Four weeks ago, the full extent of my knowledge base on this small mountainous country was that it was a small mountainous country. I knew nothing about the tiny nation and had no idea what to expect when I learned that we would spend a single day there as part of a whirlwind road trip through Southern Germany. I was pleasantly surprised and Liechtenstein (not to be confused with the famous pop-artist Lichtenstein…Spellcheck seems to be having a confusion-induced aneurism right now) turned out to be one of the single most memorable places we visited in a trip full of world-class sights, monuments and experiences.
But first, some context! Liechtenstein is a German-speaking, double-landlocked country of 161 square kilometers sandwiched between the Austrian and Swiss Alps. It is the richest country in the world per capita by some measures and has the lowest levels of unemployment in the world, possibly due to its status as a shady “uncooperative tax haven”. It is ruled by a family of monarchs who still live in a twelfth century castle. A factory in Schaan, Liechtenstein’s largest city with a whopping population of 5,806, is the world’s largest producer of false teeth. Finally, the country’s national anthem is set to the familiar tune of God Save the Queen. Now you know at least ten more things about Liechtenstein than I did prior to my visit.
We arrived in Malbun, Liechtenstein’s ski resort, after a long day of visiting Neuschwanstein Castle and driving for three hours through Austria and Switzerland. It was already growing dark and our party of four adults and two toddlers were exhausted by the action-packed day. As we unpacked the rented van, the first thing that struck me other than the thin mountain air was an incessant tinkling noise that seemed to come from all directions. We quickly realized that it was the sound of hundreds of cowbells echoing through the mountains. For some reason that I still don’t understand, this noise filled me with boundless energy and, after checking into the hotel and putting my pregnant wife comfortably to bed, I set out on my own solo mini-adventure.

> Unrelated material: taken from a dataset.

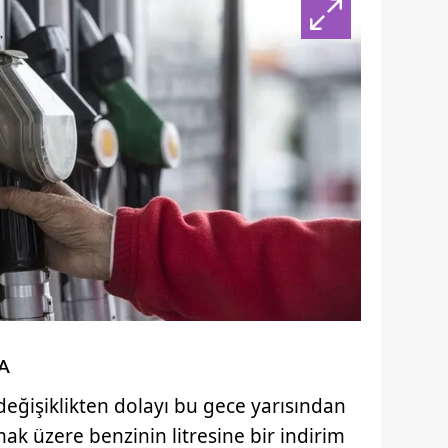
A
i değişiklikten dolayı bu gece yarısından
mak üzere benzinin litresine bir indirim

Whenever I see a hill, I want to climb it. Danielle occasionally calls this personality trait the bane of her existence…so naturally, upon exiting the hotel into the crisp night air, there was only one direction to go: up. I strolled as far into the mountains as the crumbling asphalt road allowed and plunked myself into the gravel at the end of the pavement. The sky was clear and the stars were bright. The air was cold enough that I could see a hint of steam when I exhaled and a faint wind rustled seas of wildflowers illuminated only by the soft light of the stars.
Like I said, I still don’t quite understand why the cowbells made me so happy…but they did. I sat there in the gravel for a long time. I’m not entirely sure how much time I spent there but I’d guess it was around an hour of cross-legged contemplation of the landscape.
Sometimes there are moments in my life where I am overwhelmed with a feeling of gratitude for life and my senses. Have you ever closed your eyes and stopped to think about just how amazing it feels to take a deep breath? Marvelled at wind blowing through your hair or waves lapping against your skin? Taken your shoes off just to feel the grass or sand drift between your toes? Occasionally, I have these moments where I am filled with an ecstatic joy simply because I exist. I feel an overwhelming thankfulness for the privilege of being alive and gain an appreciation for being able to see, hear and smell some of the beauty that is on offer in our world.
That hour spent on a hilltop road in Liechtenstein was one of those moments for me.
Around midnight, I slowly picked my way down the road trying to sort through my thoughts and arrived at my hotel still unable to sleep…
The next morning, Dani and I took a beautiful walk up the same road, puttered to the top of the mountain via chair lift and visited the capital city and castle of Vaduz. We explored Liechtenstein as much as we could in a single day but by far the most unforgettable part of the whole country was my cowbell-serenaded midnight walk in the mountains. It’s one of those travel moments that I know I’ll never forget.